Almost every non-fiction author has been faced from time to time
with the generation of an index. Most novice authors (myself included)
are taken aback by the magnitude of the task and the limited amount of
computational and software support available.
The current state of the art is significantly improved from the days
of 3-by-5 'index cards', (a telling term?), but only in mechanical,
not intellectual terms. Modern publishing practice typically involves
the author delivering a machine-readable 'manuscript', written in a
document-processing system such as LaTeX. Index entries are defined as
specific term/location pairs by the author. For example, an index
entry written in LaTeX, might look as follows
The \index{Pittsburgh!University of} University of Pittsburgh
was established in \index{Pittsburgh!city of} Pittsburgh, Pennsylvania,
in the year....
This will create an index entry on the 'current page', under the
heading "Pittsburgh, University of" (as opposed to "Pittsburgh,
city of," which would be the second entry, a related but separate
subentry). Although guidelines for a good index (Northrup;
University of Chicago Press Staff) are commonly available, the
process of producing a good index is still largely unsupported, even
by major and relatively sophisticated publishing companies such as
Prentice-Hall.
What differentiates an index from a mere concordance?
There are at least six cognitive tasks (Maislin; Saranchuk)
related to the production of a good index, as follows. Current standard
support covers only the last.
- Identification of terms to index;
- Location of all informative references in the text;
- Identification/location of synonymous terms (e.g. "University of
Pittsburgh"/"Pitt");
- Splitting of index terms to split into subterms;
- Development of cross-references within the index itself;
- Compilation of page numbers,
I will present a framework for the development of a 'machine-aided
index generation system'. This bears the same relationship to an automatic
indexer that machine-aided translation (MAT) does to machine translation
(MT), in that it provides suggestions and reduces the overall workload for
the human, but post-editing will still be necessary. Specifically, recent
results in corpus linguistics (Charniak; Manning & Schuetze),
including the development of taggers for part of speech (Cutting et al.;
Schmid) the availability of ontologies and semantics networks, plus the
light semantic analysis capabilities of latent semantic analysis (Landauer
et al.), can be combined in a multi-phased iterative framework and
implemented as user-level software. This paper presents some aspects of
"good" indices
(Northrup; University of Chicago Press Staff)
and illustrates how they can be achieved computationally.
In general, following the University of Chicago's dictum that "it is always
easier to drop entries than to add them, err on the side of inclusiveness,"

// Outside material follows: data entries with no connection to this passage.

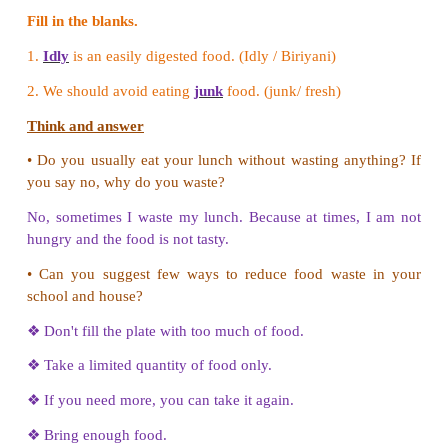
(Pan, Pot, Rice cooker, Tawa, Idli cooker)
1. Rice : Pot, Rice cooker
2. Idiyappam, Puttu : Idli cooker
3. Vada : Pan
4. Sambar : Pot
5. Dosa : Tawa
Try to Answer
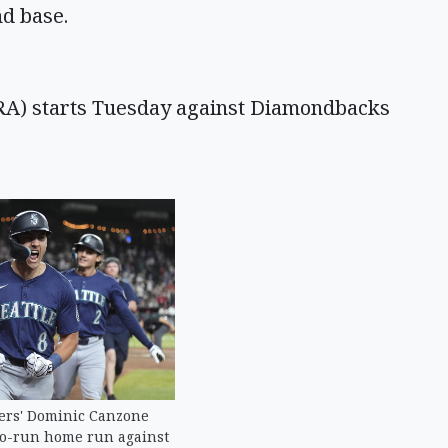
nd base.
RA) starts Tuesday against Diamondbacks
ers' Dominic Canzone
wo-run home run against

(rule 18.120) we start by assuming that every term is a potential index entry
and look for criteria by which to eliminate enough terms to produce a
reasonably-sized index. (5-15 references/page, between 2% and 5% of the
length of the final work, according to rule 18.120.) For example, rule 18.8
states that "the main heading of an index entry is normally a noun or noun
phrase---the name of a person, a place, and object, or an abstraction." A
first pass, then, can use the results of a part-of-speech tagger and eliminate
all terms that do not appear as a noun in the document. Within this set of
nouns, I suggest two possible heuristics for further pruning; first, common
nouns that are too common or too rare are unlikely to be useful index terms,
and second, words that are too uniformly distributed are unlikely to be useful
index terms. On the other hand, a case can be made that all proper nouns
should be included. Other suggested heuristic will be discussed.

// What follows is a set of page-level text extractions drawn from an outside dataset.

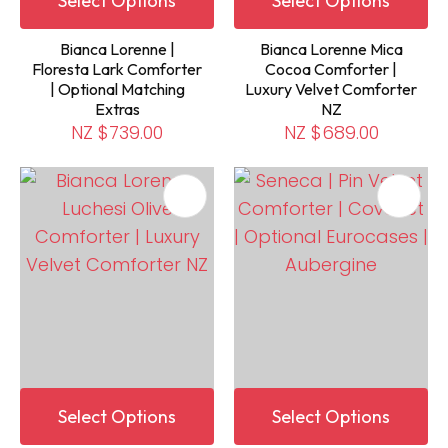
Select Options
Select Options
Bianca Lorenne |
Bianca Lorenne Mica
Floresta Lark Comforter
Cocoa Comforter |
| Optional Matching
Luxury Velvet Comforter
Extras
NZ
NZ $739.00
NZ $689.00
Select Options
Select Options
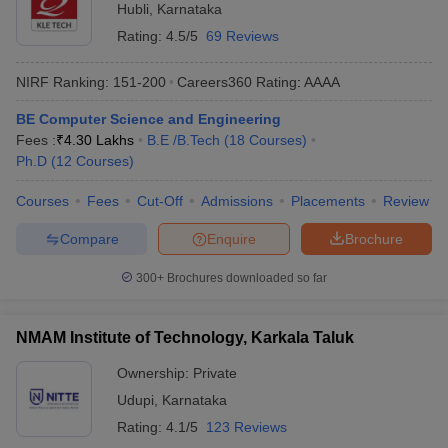
Hubli
,
Karnataka
Rating:
4.5/5
69 Reviews
NIRF Ranking:
151-200
Careers360
Rating
:
AAAA
BE Computer Science and Engineering
Fees :
₹
4.30 Lakhs
B.E /B.Tech
(
18
Courses
)
Ph.D
(
12
Courses
)
Courses
Fees
Cut-Off
Admissions
Placements
Review
Compare
Enquire
Brochure
300+
Brochures downloaded so far
NMAM Institute of Technology, Karkala Taluk
Ownership:
Private
Udupi
,
Karnataka
Rating:
4.1/5
123 Reviews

Within a single index term, "an entry that requires more than five or six
locators is usually broken up into subentries"
(rule 18.9). This can be
treated as an example of word-sense disambiguation, for example, between
Pittsburgh (University of) and Pittsburgh (city of). Again, I conjecture
(and present supporting evidence) that existing technology can provide
a useful and helpful basis for later human editing. Specifically,
existing semantic representation techniques can model the context, and
therefore the meaning, of each index token. For truly polysemous terms,
cluster analysis of the set of token representations should yield a set of
clusters equivalent to the degree of polysemy; by setting the separation
threshhold to an appropriate level, the analysis can be forced to produce
clusters of maximum size at most 5-6. At the same time, passing and
uninformative references can be expected to produce isolated 'clusters'
containing a single outlier — a strong candidate for omission. Once
a list of index terms is collected, tokens not on that list can be compared
in their semantic representation for similarity with existing index terms;
any word with near-identical meaning is a potential synonym and a candidate
for a cross-reference.
Unfortunately, the evidence to be presented is largely heuristic and
exploratory in nature. We are currently developing a prototype system,
using LSA (Landauer et al.) and elementary corpus statistics such
as TF-IDF to identify index terms. We also have a well-developed and
intuitive GUI wizard for ease of use by a non-technical user. At present,
the planned heuristics may or may not be sufficiently reliable to use
without a human post-editor. However, if they can be shown to
substantially reduce the work load on the human author, the resulting
tool may still be of interest. I present the results of some
prototype-scale experiments, plus some ideas about usability testing and
the directions of future development.